[Start of section]

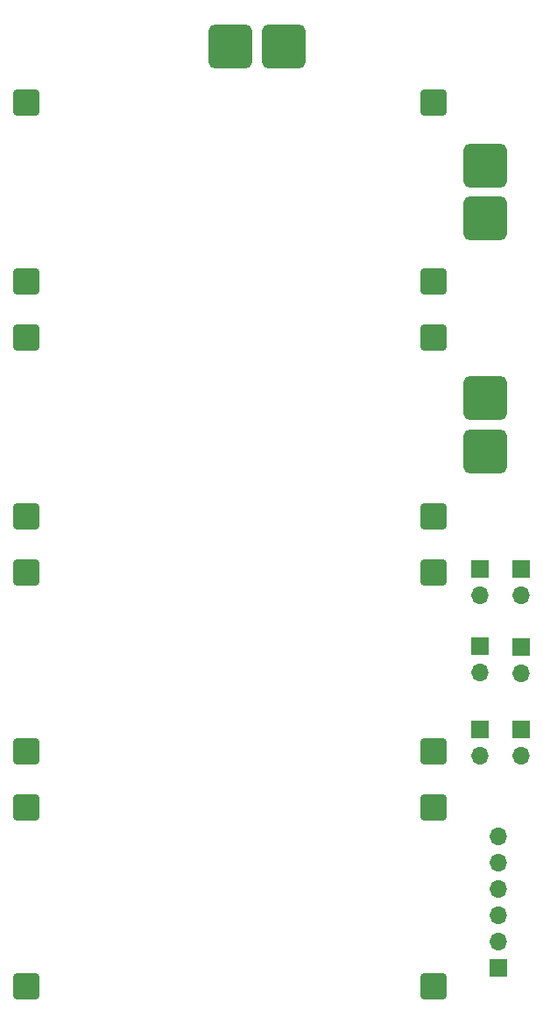
<source format=gts>
G04 #@! TF.GenerationSoftware,KiCad,Pcbnew,9.0.0-9.0.0-2~ubuntu24.04.1*
G04 #@! TF.CreationDate,2025-04-02T19:47:33+02:00*
G04 #@! TF.ProjectId,Buck_InterFace,4275636b-5f49-46e7-9465-72466163652e,rev?*
G04 #@! TF.SameCoordinates,Original*
G04 #@! TF.FileFunction,Soldermask,Top*
G04 #@! TF.FilePolarity,Negative*
%FSLAX46Y46*%
G04 Gerber Fmt 4.6, Leading zero omitted, Abs format (unit mm)*
G04 Created by KiCad (PCBNEW 9.0.0-9.0.0-2~ubuntu24.04.1) date 2025-04-02 19:47:33*
%MOMM*%
%LPD*%
G01*
G04 APERTURE LIST*
G04 Aperture macros list*
%AMRoundRect*
0 Rectangle with rounded corners*
0 $1 Rounding radius*
0 $2 $3 $4 $5 $6 $7 $8 $9 X,Y pos of 4 corners*
0 Add a 4 corners polygon primitive as box body*
4,1,4,$2,$3,$4,$5,$6,$7,$8,$9,$2,$3,0*
0 Add four circle primitives for the rounded corners*
1,1,$1+$1,$2,$3*
1,1,$1+$1,$4,$5*
1,1,$1+$1,$6,$7*
1,1,$1+$1,$8,$9*
0 Add four rect primitives between the rounded corners*
20,1,$1+$1,$2,$3,$4,$5,0*
20,1,$1+$1,$4,$5,$6,$7,0*
20,1,$1+$1,$6,$7,$8,$9,0*
20,1,$1+$1,$8,$9,$2,$3,0*%
G04 Aperture macros list end*
%ADD10O,1.700000X1.700000*%
%ADD11R,1.700000X1.700000*%
%ADD12RoundRect,0.381000X-0.889000X-0.889000X0.889000X-0.889000X0.889000X0.889000X-0.889000X0.889000X0*%
%ADD13RoundRect,0.637500X-1.487500X1.487500X-1.487500X-1.487500X1.487500X-1.487500X1.487500X1.487500X0*%
%ADD14RoundRect,0.637500X-1.487500X-1.487500X1.487500X-1.487500X1.487500X1.487500X-1.487500X1.487500X0*%
G04 APERTURE END LIST*
D10*
X152250000Y-115300000D03*
X152250000Y-117840000D03*
X152250000Y-120380000D03*
X152250000Y-122920000D03*
X152250000Y-125460000D03*
D11*
X152250000Y-128000000D03*
X150500000Y-96960000D03*
D10*
X150500000Y-99500000D03*
D12*
X106630000Y-44458000D03*
X106630000Y-61730000D03*
X146000000Y-44458000D03*
X146000000Y-61730000D03*
D11*
X154500000Y-89460000D03*
D10*
X154500000Y-92000000D03*
D11*
X154500000Y-105000000D03*
D10*
X154500000Y-107540000D03*
D12*
X106630000Y-67148000D03*
X106630000Y-84420000D03*
X146000000Y-67148000D03*
X146000000Y-84420000D03*
D13*
X151000000Y-50500000D03*
X151000000Y-55630800D03*
D14*
X126369200Y-39000000D03*
X131500000Y-39000000D03*
D13*
X151000000Y-73000000D03*
X151000000Y-78130800D03*
D11*
X150500000Y-105000000D03*
D10*
X150500000Y-107540000D03*
D12*
X106630000Y-89838000D03*
X106630000Y-107110000D03*
X146000000Y-89838000D03*
X146000000Y-107110000D03*
X106630000Y-112528000D03*
X106630000Y-129800000D03*
X146000000Y-112528000D03*
X146000000Y-129800000D03*
D11*
X154500000Y-97000000D03*
D10*
X154500000Y-99540000D03*
D11*
X150500000Y-89460000D03*
D10*
X150500000Y-92000000D03*
M02*

</source>
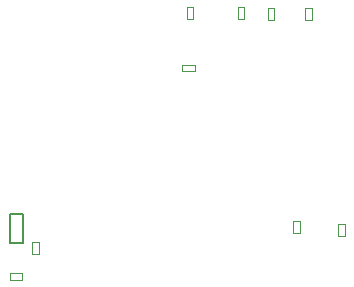
<source format=gbr>
%TF.GenerationSoftware,Altium Limited,Altium Designer,24.10.1 (45)*%
G04 Layer_Color=16711935*
%FSLAX45Y45*%
%MOMM*%
%TF.SameCoordinates,B7086401-7AB7-4448-8119-44CCD126B3FB*%
%TF.FilePolarity,Positive*%
%TF.FileFunction,Other,Top_Assembly*%
%TF.Part,Single*%
G01*
G75*
%TA.AperFunction,NonConductor*%
%ADD25C,0.20000*%
%ADD28C,0.10000*%
D25*
X4957100Y5697400D02*
Y5947400D01*
X4847100Y5697400D02*
X4957100D01*
X4847100D02*
Y5947400D01*
X4957100D01*
D28*
X6347800Y7591800D02*
X6402799D01*
X6347800Y7696800D02*
X6402799D01*
X6347800Y7591800D02*
Y7696800D01*
X6402799Y7591800D02*
Y7696800D01*
X6415100Y7152700D02*
Y7207700D01*
X6310100Y7152700D02*
Y7207700D01*
Y7152700D02*
X6415100D01*
X6310100Y7207700D02*
X6415100D01*
X4849600Y5388500D02*
Y5443500D01*
X4954600Y5388500D02*
Y5443500D01*
X4849600D02*
X4954600D01*
X4849600Y5388500D02*
X4954600D01*
X5039700Y5604800D02*
X5094699D01*
X5039700Y5709800D02*
X5094699D01*
X5039700Y5604800D02*
Y5709800D01*
X5094699Y5604800D02*
Y5709800D01*
X6779600Y7696800D02*
X6834600D01*
X6779600Y7591800D02*
X6834600D01*
Y7696800D01*
X6779600Y7591800D02*
Y7696800D01*
X7249500Y5886500D02*
X7304500D01*
X7249500Y5781500D02*
X7304500D01*
Y5886500D01*
X7249500Y5781500D02*
Y5886500D01*
X7631600Y5861100D02*
X7686600D01*
X7631600Y5756100D02*
X7686600D01*
Y5861100D01*
X7631600Y5756100D02*
Y5861100D01*
X7351100Y7689900D02*
X7406100D01*
X7351100Y7584900D02*
X7406100D01*
Y7689900D01*
X7351100Y7584900D02*
Y7689900D01*
X7033600D02*
X7088599D01*
X7033600Y7584900D02*
X7088599D01*
Y7689900D01*
X7033600Y7584900D02*
Y7689900D01*
%TF.MD5,f0f34a4bf23496f80f32ccd4727de950*%
M02*

</source>
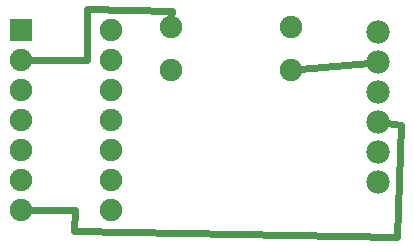
<source format=gtl>
G04 MADE WITH FRITZING*
G04 WWW.FRITZING.ORG*
G04 DOUBLE SIDED*
G04 HOLES PLATED*
G04 CONTOUR ON CENTER OF CONTOUR VECTOR*
%ASAXBY*%
%FSLAX23Y23*%
%MOIN*%
%OFA0B0*%
%SFA1.0B1.0*%
%ADD10C,0.078000*%
%ADD11C,0.075000*%
%ADD12R,0.075000X0.075000*%
%ADD13C,0.024000*%
%LNCOPPER1*%
G90*
G70*
G54D10*
X1301Y805D03*
X1301Y705D03*
X1301Y605D03*
X1301Y505D03*
X1301Y405D03*
X1301Y305D03*
G54D11*
X111Y813D03*
X411Y813D03*
X111Y713D03*
X411Y713D03*
X111Y613D03*
X411Y613D03*
X111Y513D03*
X411Y513D03*
X111Y413D03*
X411Y413D03*
X111Y313D03*
X411Y313D03*
X111Y213D03*
X411Y213D03*
X1011Y824D03*
X611Y824D03*
X1011Y679D03*
X611Y679D03*
G54D12*
X111Y813D03*
G54D13*
X331Y711D02*
X331Y882D01*
D02*
X140Y713D02*
X331Y711D01*
D02*
X1040Y682D02*
X1271Y702D01*
D02*
X289Y213D02*
X287Y144D01*
D02*
X287Y144D02*
X469Y139D01*
D02*
X140Y213D02*
X289Y213D01*
D02*
X613Y877D02*
X612Y852D01*
D02*
X331Y882D02*
X613Y877D01*
D02*
X1376Y495D02*
X1331Y501D01*
D02*
X1364Y124D02*
X1376Y495D01*
D02*
X469Y139D02*
X1364Y124D01*
G04 End of Copper1*
M02*
</source>
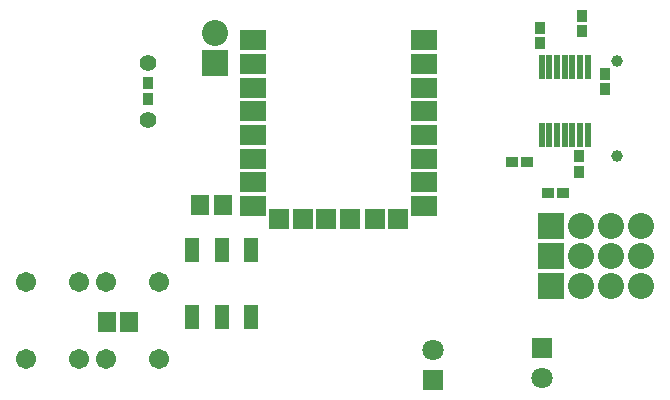
<source format=gbs>
G04 DipTrace 3.0.0.1*
G04 ProjectXNew.gbs*
%MOMM*%
G04 #@! TF.FileFunction,Soldermask,Bot*
G04 #@! TF.Part,Single*
%ADD63C,1.0*%
%ADD69C,1.4232*%
%ADD79C,1.704*%
%ADD81R,1.704X1.704*%
%ADD83R,2.204X1.704*%
%ADD85R,2.204X2.204*%
%ADD87C,2.204*%
%ADD89R,0.604X2.004*%
%ADD99R,1.304X2.154*%
%ADD101R,1.504X1.704*%
%ADD133C,1.804*%
%ADD135R,1.804X1.804*%
%ADD137R,0.904X1.104*%
%ADD139R,1.104X0.904*%
%FSLAX35Y35*%
G04*
G71*
G90*
G75*
G01*
G04 BotMask*
%LPD*%
D137*
X793833Y920847D3*
Y1050847D3*
D135*
X254027Y-1270133D3*
D133*
Y-1524133D3*
D135*
X-666820Y-1540037D3*
D133*
Y-1286037D3*
D63*
X892233Y355520D3*
X889233Y1155520D3*
D137*
X-3080073Y841463D3*
Y971463D3*
X237667Y1439333D3*
Y1309333D3*
X597000Y1541333D3*
Y1411333D3*
X571560Y222273D3*
Y352273D3*
D139*
X0Y301657D3*
X130000D3*
X308000Y43000D3*
X438000D3*
D101*
X-3238840Y-1047860D3*
X-3428840D3*
X-2635527Y-63507D3*
X-2445527D3*
D99*
X-2206857Y-1009547D3*
X-2456857D3*
X-2706857D3*
Y-444547D3*
X-2456857D3*
X-2206857D3*
D89*
X254027Y1111367D3*
X319027D3*
X384027D3*
X449027D3*
X514027D3*
X579027D3*
X644027Y1111347D3*
Y531367D3*
X579027D3*
X514027D3*
X449027D3*
X384027D3*
X319027D3*
X254027D3*
D87*
X587437Y-238150D3*
X841437Y-238173D3*
X1095437D3*
D85*
X332437Y-238147D3*
D87*
X587437Y-492177D3*
X841437Y-492200D3*
X1095437D3*
D85*
X332437Y-492173D3*
D87*
X587437Y-746203D3*
X841437Y-746227D3*
X1095437D3*
D85*
X332437Y-746200D3*
D83*
X-740980Y1333640D3*
Y1133640D3*
Y933640D3*
Y733640D3*
Y533640D3*
Y333640D3*
Y133640D3*
Y-66360D3*
X-2190980Y1333640D3*
Y1133640D3*
Y933640D3*
Y733640D3*
Y533640D3*
Y333640D3*
Y133640D3*
Y-66360D3*
D81*
X-960980Y-180360D3*
X-1160980D3*
X-1364980D3*
X-1568980D3*
X-1768980D3*
X-1968980D3*
D79*
X-2984813Y-714450D3*
Y-1364450D3*
X-3434813Y-714450D3*
Y-1364450D3*
X-4112057Y-1365393D3*
Y-715393D3*
X-3662057Y-1365393D3*
Y-715393D3*
D87*
X-2508513Y1397147D3*
D85*
X-2509513Y1143150D3*
D69*
X-3080073Y660520D3*
Y1143120D3*
M02*

</source>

[End of section]

> [Your objective]: Please show every line of the entries above that contains the word "FilePolarity".

> [Result of the exercise]:
G04 #@! TF.FilePolarity,Negative*
%TF.FilePolarity,Positive*%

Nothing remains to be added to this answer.